Bu virüs bizi daha önce yapmamız gereken kişisel ve toplumsal temizlik kurallarını hatırlattı. Memleketi çevre temizliğine zorladı. Hava temizlendi bembeyaz bulutlar kucaklaştı, denizler pırıl pırıl oldu, balıklar göbek atıyor.…
Yıllar önce İLO’nun davetlisi olarak gittiğim İsviçre’nin bir hafta sonu gezisinde kırsal kesimlerinde geçerken serpme evlerin önünden ip gibi yükselen dumanları görünce arkadaşıma sordum:
“Bu dumanlar nedir?”
O da “Bugün OT YAKMA GÜNÜ, her ev çevresindeki çöpleri yakıyor.
İp gibi dumanları görenler her ev de çöplerini toplayıp yakarak OT YAKMA GÜNÜ ‘ne katılıyor” dedi.…
Virüsten korunmanın en önemli yöntemlerinden biri olan eve kapanma zaruretini yeni yeni anlamaya başladık. Gazeteler her gün yazıyor, radyolar, televizyonlar bar bar bağırıyor, camilerde ezanla birlikte anons yapılıyor, yakalananlara ceza kesiliyor.
Pek çok kişi bundan sıkılıyor, bazı arkadaşlar da eve kapanmanın verdiği imkân sayesinde bir şeyler üretiyor, pek çoğu da eşini dostunu arıyor. Bazıları da sosyal medya ile iç içe zaman geçiriyor.
WhatsApp gruplarında iki kelime yazacak yer bulunmuyor. Sayfa sayfa aktarmalar, her türlü videolar, resimler, sabahları günaydınlar, akşamları iyi akşamlar, alkışlar çiçekler böcekler gırla …
Virüsten kurtulmanın en etkin çaresinin eve kapanma olduğu defalarca dile getirildi. Buna rağmen bazı kaçamaklar oluyor.

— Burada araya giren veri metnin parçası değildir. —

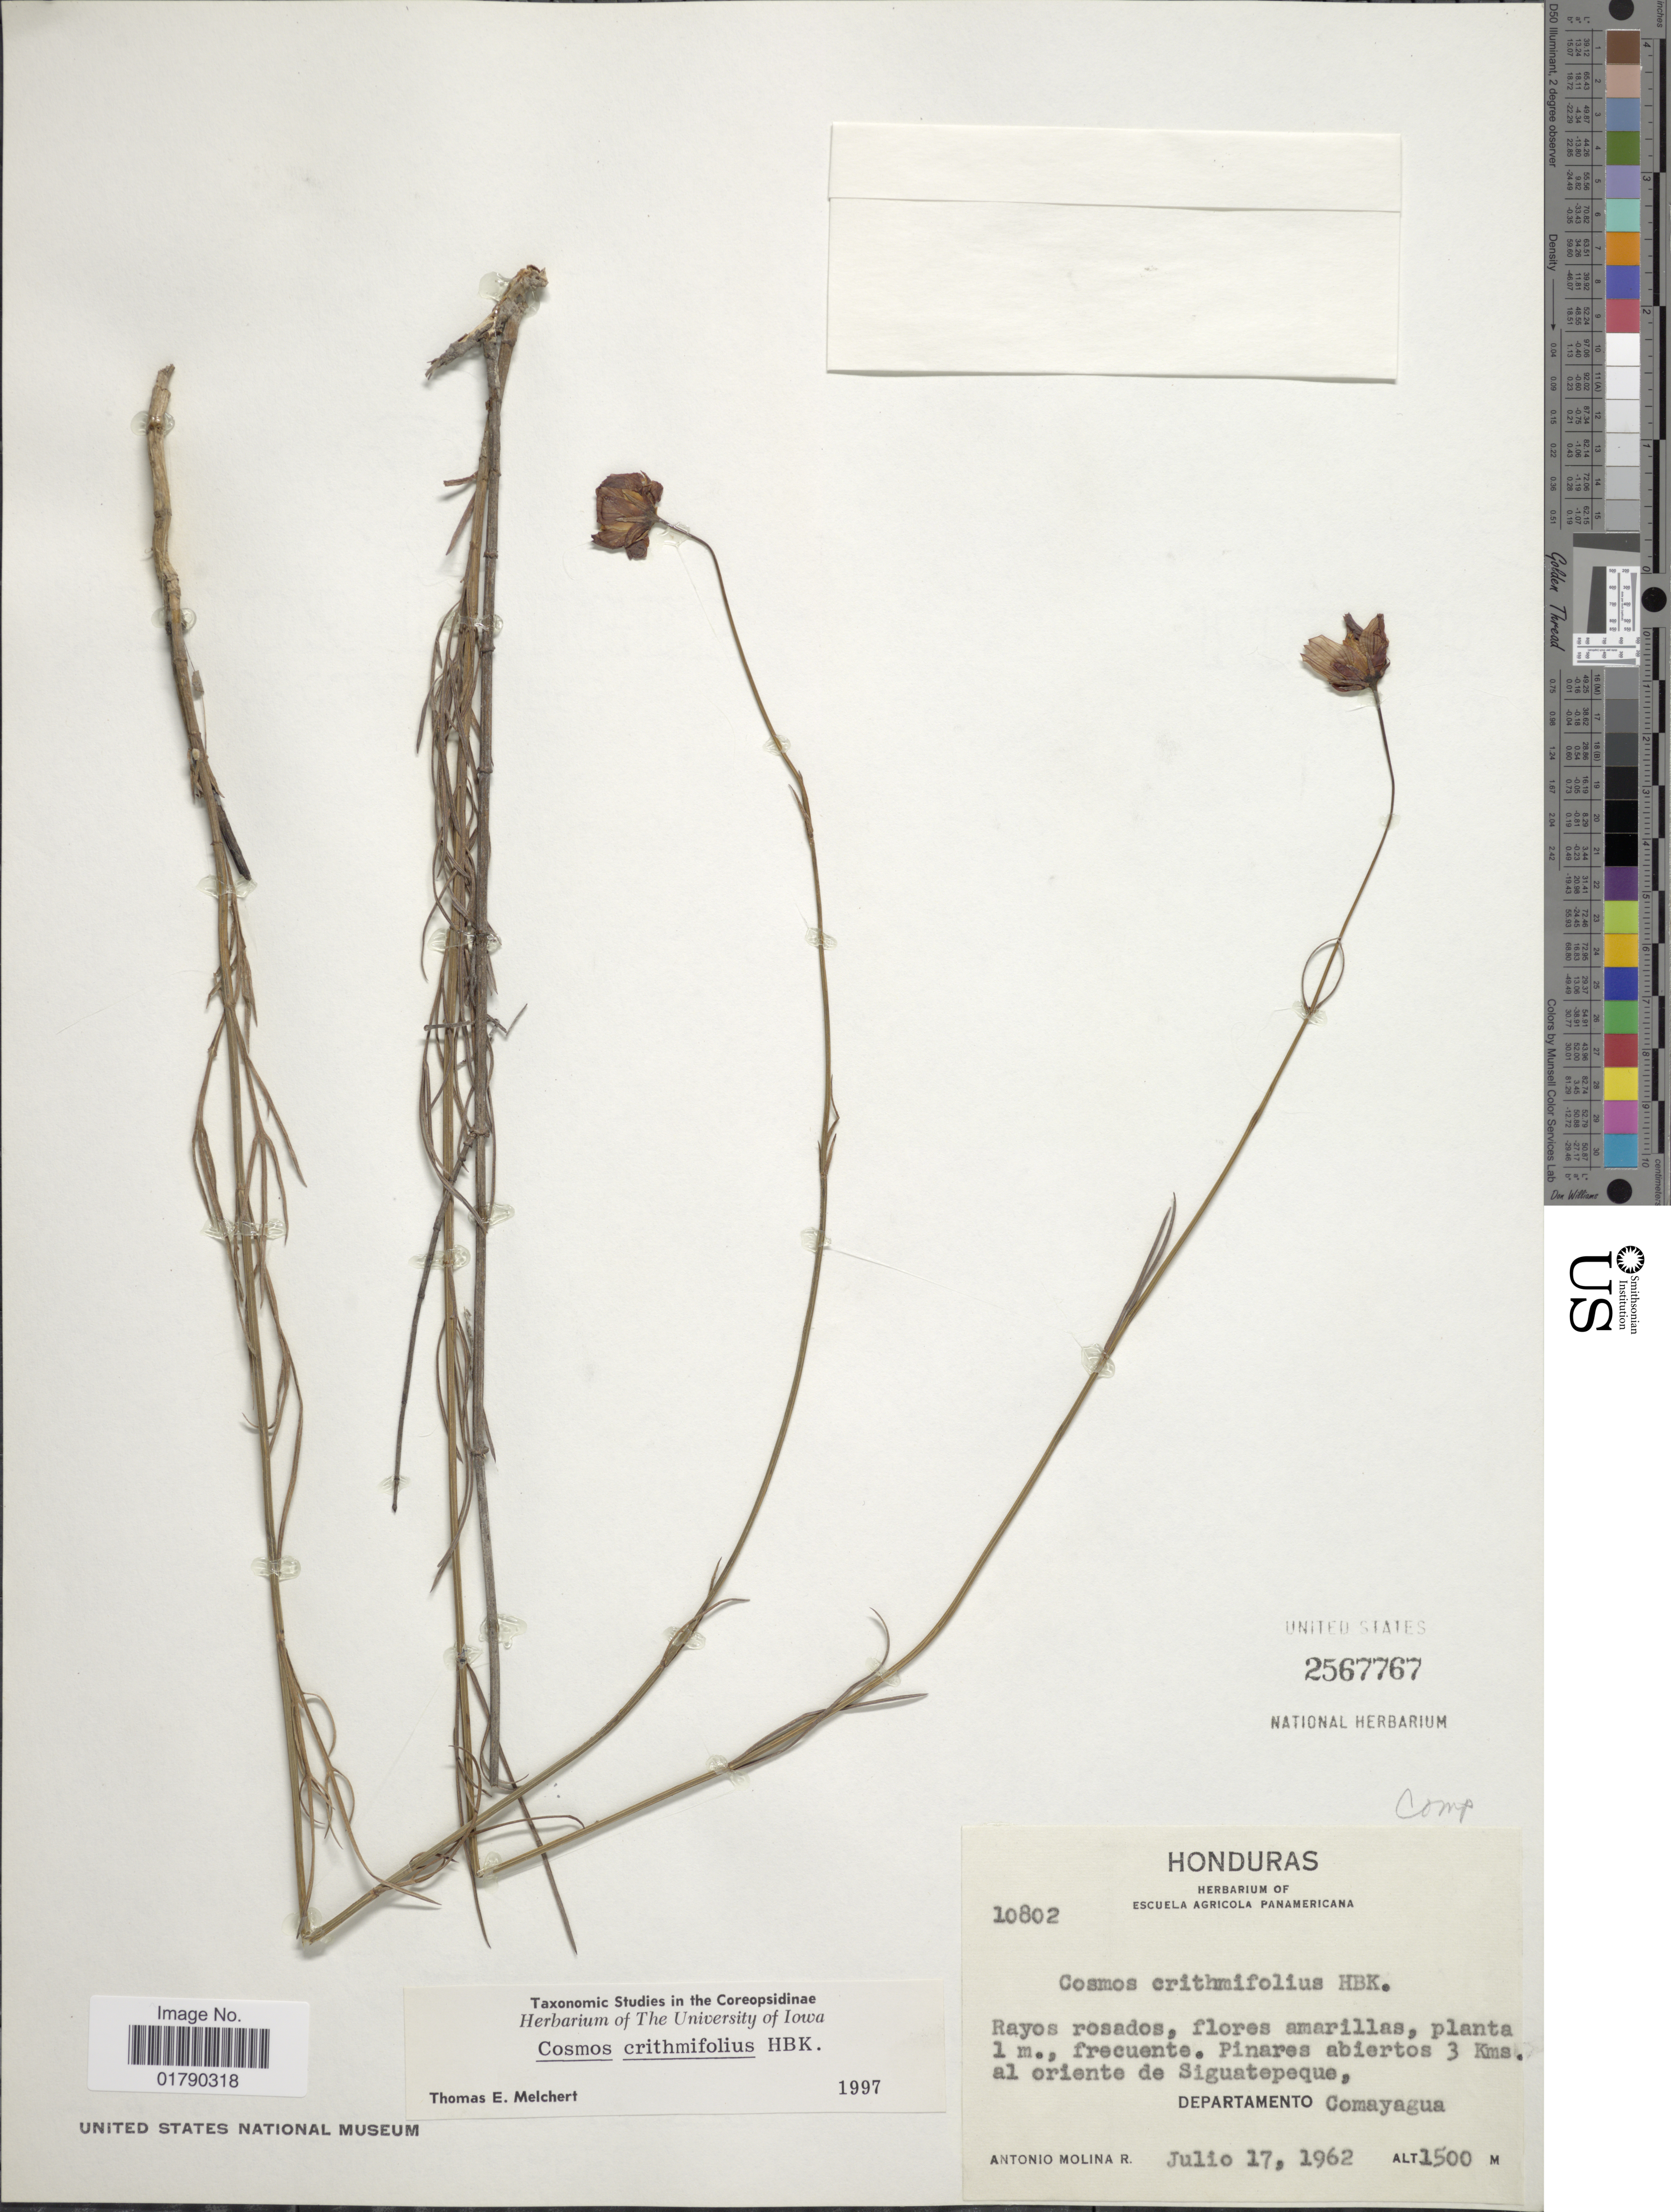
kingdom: Plantae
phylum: Tracheophyta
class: Magnoliopsida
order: Asterales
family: Asteraceae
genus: Cosmos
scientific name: Cosmos crithmifolius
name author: Kunth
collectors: A. Molina R.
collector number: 10802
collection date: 1962-07-17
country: Honduras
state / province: Comayagua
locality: Pinares abiertos 3 kms al oriente de Siguatepeque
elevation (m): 1500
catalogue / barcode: US 2567767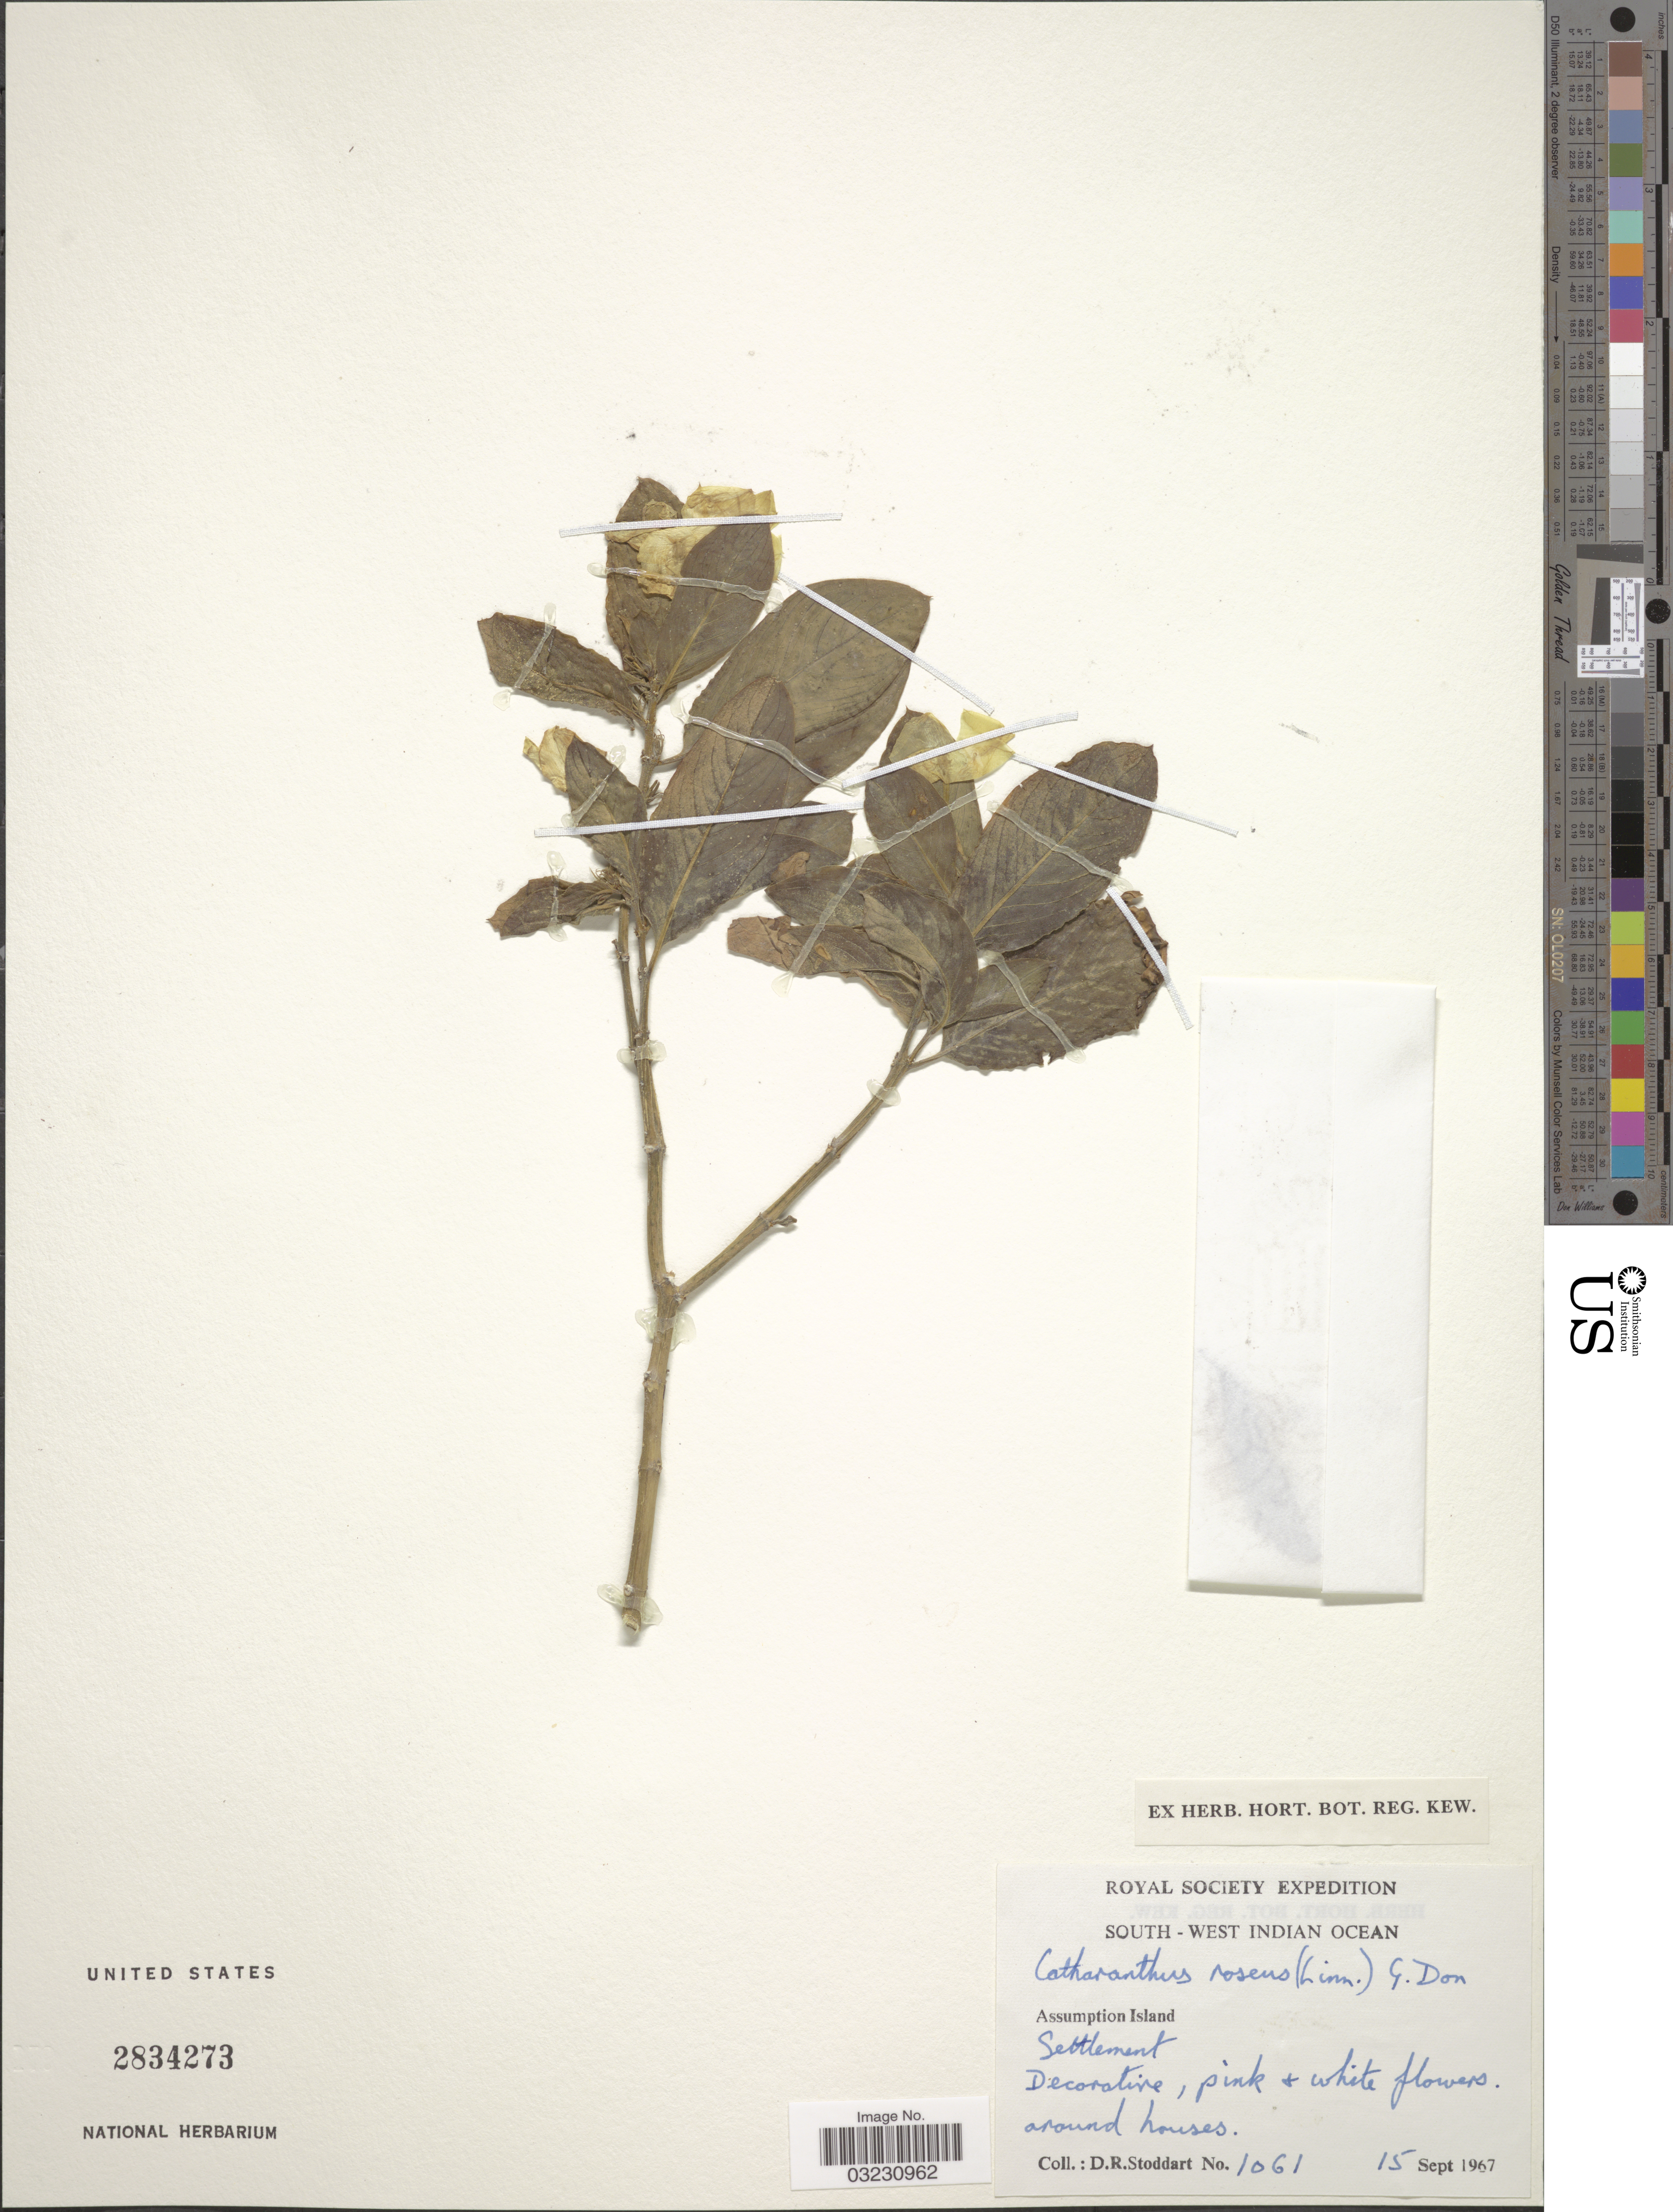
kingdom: Plantae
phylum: Tracheophyta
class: Magnoliopsida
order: Gentianales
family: Apocynaceae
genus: Catharanthus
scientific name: Catharanthus roseus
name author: (L.) G. Don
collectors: D. R. Stoddart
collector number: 1061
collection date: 1967-09-15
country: Seychelles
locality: South-West Indian Ocean. Assumption Island. Settlement.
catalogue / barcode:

Geçenlerde hâl hatır sormak için sevdiğim bir arkadaşımı aradım.
“Vakit nasıl geçiyor, sokağa çıkma yasağına uyuyor musun?” dedim. O da “Birkaç gün önce ufak tefek bir şeyler almak için arabama atlayıp B….Hali’ne gittim. Kapıda polisler çevirdi. Yaşınız 65’in üstünde içeri giremezsiniz” dediler.
Israr ettiysem de kabul etmediler. Ben de arabamın kapısını kapattım, onlardan uzaklaşınca Hal’in arka kapısına dolaşarak içeri girdim” deyince ben de ona “Aferin iyi halt etmişsin, sen böyle yaparsan başkası ne yapmaz” dedim.
Sevgili dostlarım biz 100 yıl önce Kurtuluş Savaşı’nı kazanan kenetlenmiş bir milletiz. Bu savaştan da başarı ile çıkacağız.
Yeter ki kurallara ve yasaklara uyalım ve gevşemeyelim. Gerçek dostlarımızla bir arada olmayı, şakalaşmayı, gezmeyi, tozmayı, “Kalenin bedenleri”ni, “Oy bahçenize”yi , “Emmiler emmiler”i söylemeyi özledik.
Haydi arkadaşlar kuralları uygulamaya gevşemeden devam edelim.